Document Type
Article
Publication Date
12-2022
Abstract
This essay responds to the wide range of commentary on Delegation at the Founding, published previously in the Columbia Law Review. The critics’ arguments deserve thoughtful consideration and a careful response. We’re happy to supply both. As a matter of eighteenth-century legal and political theory, “rulemaking” could not be neatly described as either legislative or executive based on analysis of its scope, subject, or substantive effect. To the contrary: Depending on the relationships you chose to emphasize, a given act could properly be classified as both legislative (from the perspective of the immediate actor) and also executive (from the perspective of the authorizing principal) at the same time.
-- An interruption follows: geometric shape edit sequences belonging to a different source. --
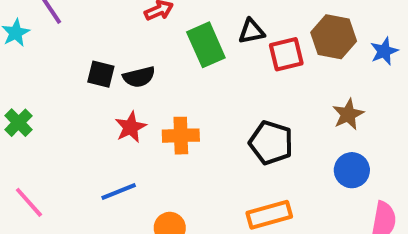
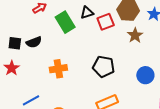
brown star: (348, 114) -> (135, 35), moved
red star: (131, 127) -> (12, 68), moved

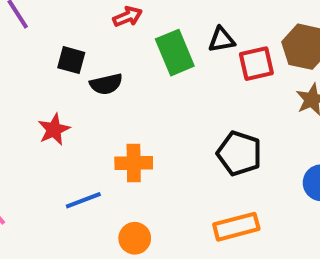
black square: (15, 43) -> (71, 60), moved
orange cross: (58, 69) -> (134, 163), moved

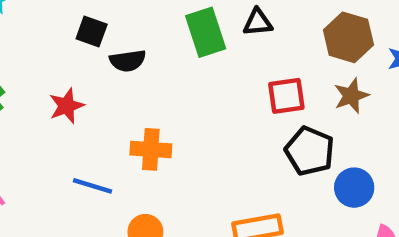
red square: (256, 64) -> (286, 96), moved
black pentagon: (239, 153) -> (310, 151), moved
blue line: (83, 200) -> (93, 186), turned 33

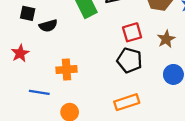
brown star: (351, 96) -> (166, 39), moved
black pentagon: (310, 151) -> (130, 60), moved

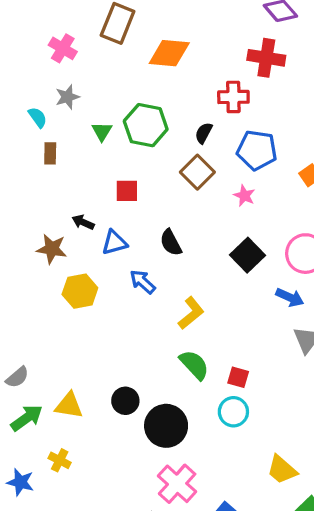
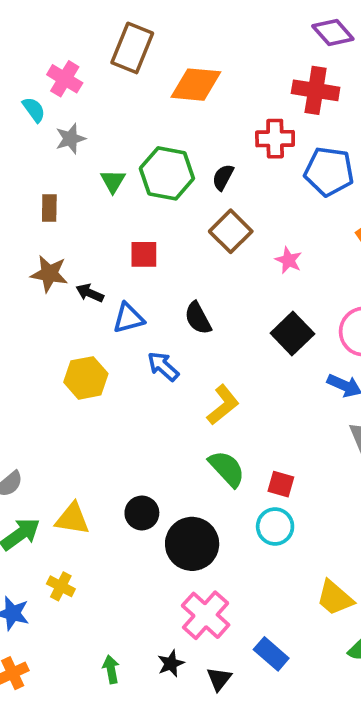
cyan semicircle: (38, 117) -> (34, 110), moved
black semicircle: (204, 133) -> (223, 177), moved
blue pentagon: (257, 150) -> (329, 171), moved
brown star: (52, 249) -> (49, 274), moved

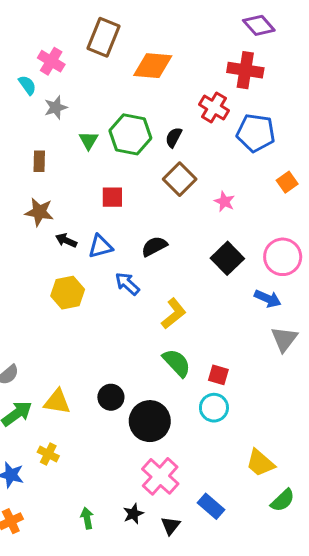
red cross: (275, 139) -> (214, 107), turned 32
black arrow: (90, 293) -> (66, 240), moved
black semicircle: (198, 318) -> (154, 246), turned 90

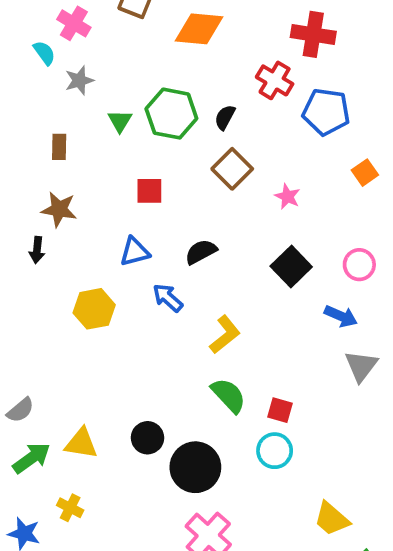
black arrow: (66, 240) -> (37, 250), moved, turned -108
pink circle: (283, 257) -> (359, 265), size x0.7

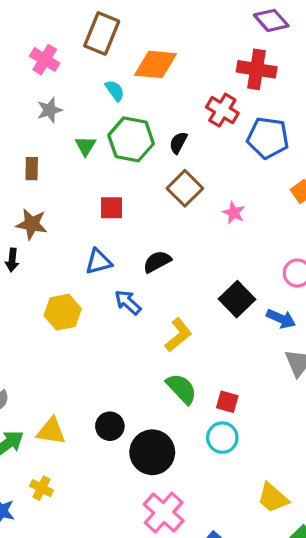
cyan semicircle: (44, 53) -> (115, 91), moved
black square: (291, 266) -> (237, 299), moved

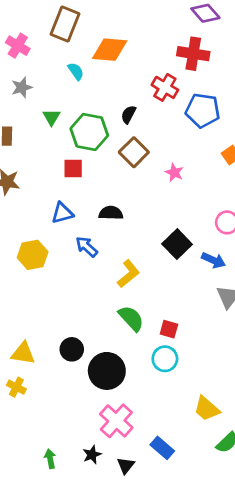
green hexagon: (131, 139) -> (89, 132), moved
black semicircle: (157, 262) -> (111, 213), turned 30
yellow cross: (41, 488) -> (16, 387), moved

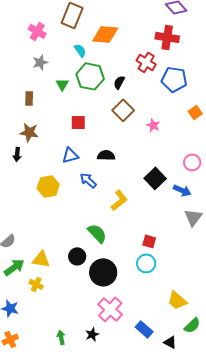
green hexagon: (89, 132) -> (90, 76), moved
green semicircle: (131, 318) -> (97, 233), moved
black triangle: (126, 465) -> (170, 342), moved, turned -40

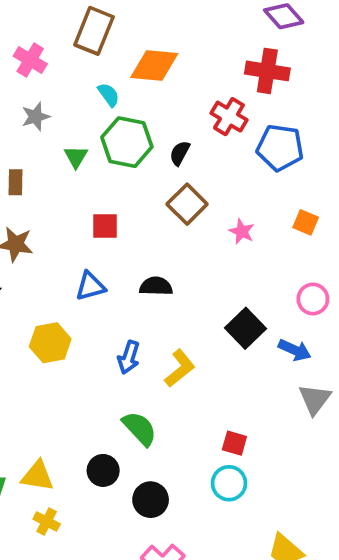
orange square: (195, 112) -> (306, 222), moved, turned -32
blue arrow: (88, 180) -> (129, 357), moved, turned -114
black circle: (103, 272) -> (151, 500), size x0.7
yellow cross: (36, 284) -> (47, 522), moved

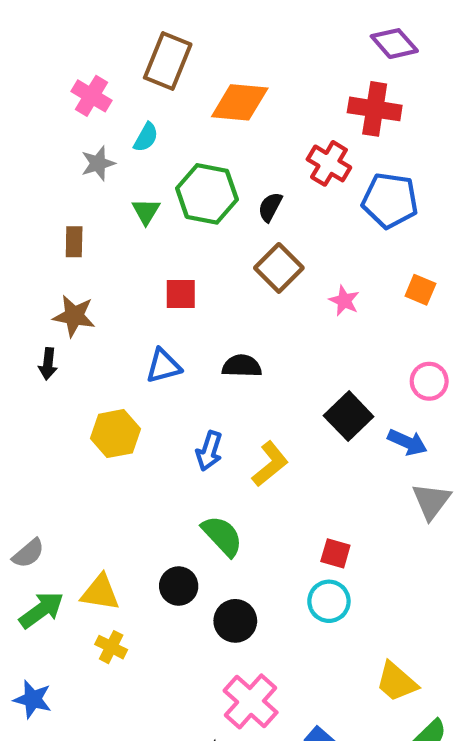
cyan semicircle: (109, 95) -> (146, 137), moved, turned 65

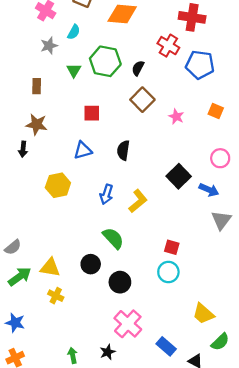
black semicircle: (242, 366) -> (123, 150), turned -84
As a formal matter, the separation-of-powers objection is thus evanescent—subject to trivial reframing. In making rules pursuant to congressional instruction, administrative agencies are simultaneously exercising both legislative power (by promulgating authoritative legal commands) and also executive power (by implementing Congress’s authoritative instructions). This is not a functionalist argument. It is an insistent demand to take formalism seriously: The same government action was understood as both executive and legislative in a strict conceptual sense. The originalist argument for nondelegation doctrine fails on its own terms.
Recommended Citation
Mortenson, Julian Davis and Nicholas Bagley. "Delegation at the Founding: A Response to Critics." Columbia Law Review 122, no. 8 (2022): 2323-2365.